Elle se précipita vers le divan où Edgar était couché tout recroquevillé et où il venait de s’arracher au sommeil. La première pensée de la mère fut que l’enfant était malade, qu’il avait besoin d’assistance.
Mais Edgar, encore tout endormi et d’un ton de léger reproche, dit :
— Je t’ai attendue pendant longtemps et puis je me suis endormi.
— Pourquoi donc m’ as-tu attendue ?
— A cause des éléphants.
— Quels éléphants ?
Ce n’est qu’alors qu’elle comprit. Elle se souvint qu’elle avait promis à l’enfant de tout lui raconter en rentrant, la chasse et les aventures. Le gamin s’était introduit dans sa chambre, ce gamin naïf et sot, et il l’avait attendue avec une confiance parfaite, après quoi il s’était endormi. Cette extravagance la révolta. Ou plutôt elle éprouva une sorte d’irritation contre elle-même, un léger sentiment de honte, qu’elle chercha à étouffer par des paroles.
— Va-t’en tout de suite au lit, petit mal élevé, lui cria-t-elle.
Edgar la regarda étonné.

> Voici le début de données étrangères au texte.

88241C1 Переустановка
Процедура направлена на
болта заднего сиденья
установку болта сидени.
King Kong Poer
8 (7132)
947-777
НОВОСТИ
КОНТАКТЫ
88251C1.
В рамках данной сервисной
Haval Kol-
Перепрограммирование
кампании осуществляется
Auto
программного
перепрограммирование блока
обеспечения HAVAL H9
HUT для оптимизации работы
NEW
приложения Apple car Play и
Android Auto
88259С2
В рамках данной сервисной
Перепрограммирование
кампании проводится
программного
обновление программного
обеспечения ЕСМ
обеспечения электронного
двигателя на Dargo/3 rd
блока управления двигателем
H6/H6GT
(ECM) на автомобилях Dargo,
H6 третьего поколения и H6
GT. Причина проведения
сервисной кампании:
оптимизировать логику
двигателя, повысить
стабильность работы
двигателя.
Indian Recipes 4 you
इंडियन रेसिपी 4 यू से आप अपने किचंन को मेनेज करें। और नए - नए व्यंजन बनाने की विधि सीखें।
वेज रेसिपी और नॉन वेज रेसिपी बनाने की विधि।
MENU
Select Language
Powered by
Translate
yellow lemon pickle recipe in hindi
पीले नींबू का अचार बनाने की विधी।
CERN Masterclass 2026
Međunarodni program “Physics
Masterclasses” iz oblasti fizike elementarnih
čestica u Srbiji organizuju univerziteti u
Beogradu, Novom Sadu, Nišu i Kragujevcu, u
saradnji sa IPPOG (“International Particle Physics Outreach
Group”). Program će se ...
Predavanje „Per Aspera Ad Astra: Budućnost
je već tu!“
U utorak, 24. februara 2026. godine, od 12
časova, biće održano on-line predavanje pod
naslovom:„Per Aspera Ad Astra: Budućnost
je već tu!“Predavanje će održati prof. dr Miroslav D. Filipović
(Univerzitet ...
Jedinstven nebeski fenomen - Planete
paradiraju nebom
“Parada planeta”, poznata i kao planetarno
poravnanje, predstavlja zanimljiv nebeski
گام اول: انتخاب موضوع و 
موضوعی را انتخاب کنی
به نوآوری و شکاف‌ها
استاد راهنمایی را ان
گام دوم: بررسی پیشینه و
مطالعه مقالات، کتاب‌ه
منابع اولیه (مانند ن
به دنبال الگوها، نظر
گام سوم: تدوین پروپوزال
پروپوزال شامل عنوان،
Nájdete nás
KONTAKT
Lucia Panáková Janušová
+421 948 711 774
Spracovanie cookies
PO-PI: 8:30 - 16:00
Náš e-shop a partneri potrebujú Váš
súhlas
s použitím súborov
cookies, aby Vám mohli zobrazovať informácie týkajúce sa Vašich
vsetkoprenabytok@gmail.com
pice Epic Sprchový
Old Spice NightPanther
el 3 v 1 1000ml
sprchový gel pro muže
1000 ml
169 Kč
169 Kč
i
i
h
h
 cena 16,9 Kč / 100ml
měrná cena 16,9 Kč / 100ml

Pourquoi était-elle fâchée contre lui ? Il n’avait pourtant rien fait ? Mais cet étonnement ne fit qu’exaspérer encore davantage sa mère.
— Va-t’en tout de suite dans ta chambre, lança-t-elle, furieuse, parce qu’elle savait qu’elle avait tort.
Edgar s’en alla sans dire un mot. A la vérité, il était extrêmement fatigué et il ne sentait que confusément, à travers les pesants brouillards du sommeil, que sa mère n’avait pas tenu sa promesse et qu’on se conduisait mal avec lui. Il ne se révolta pas. En lui tout était émoussé par la fatigue ; et puis il était très mécontent de s’être endormi, au lieu de rester éveillé. « Tout comme un petit enfant », se disait-il en lui-même, avec irritation, avant de se rendormir.
Car depuis la veille il haïssait sa propre enfance.

Le baron dormit mal. Il est toujours dangereux d’aller se coucher après une aventure brusquement interrompue : une nuit agitée et chargée de cauchemars lui eut bientôt fait regretter de n’avoir pas profité hardiment de la minute favorable. Le lendemain, lorsque, encore plongé dans les nuages du sommeil et mécontent de lui-même, il descendit, l’enfant, sortant d’une cachette, bondit au-devant de lui, l’enveloppa dans ses bras avec enthousiasme et se mit à lui poser mille questions. Il était heureux d’avoir de nouveau son grand ami pour lui seul, pendant un instant, sans être obligé de le partager avec sa maman. C’est à lui seul que le baron devait tout raconter, et non pas à sa mère, déclarait-il avec insistance, car, malgré sa promesse, celle-ci ne lui avait rien répété de toutes ces histoires merveilleuses.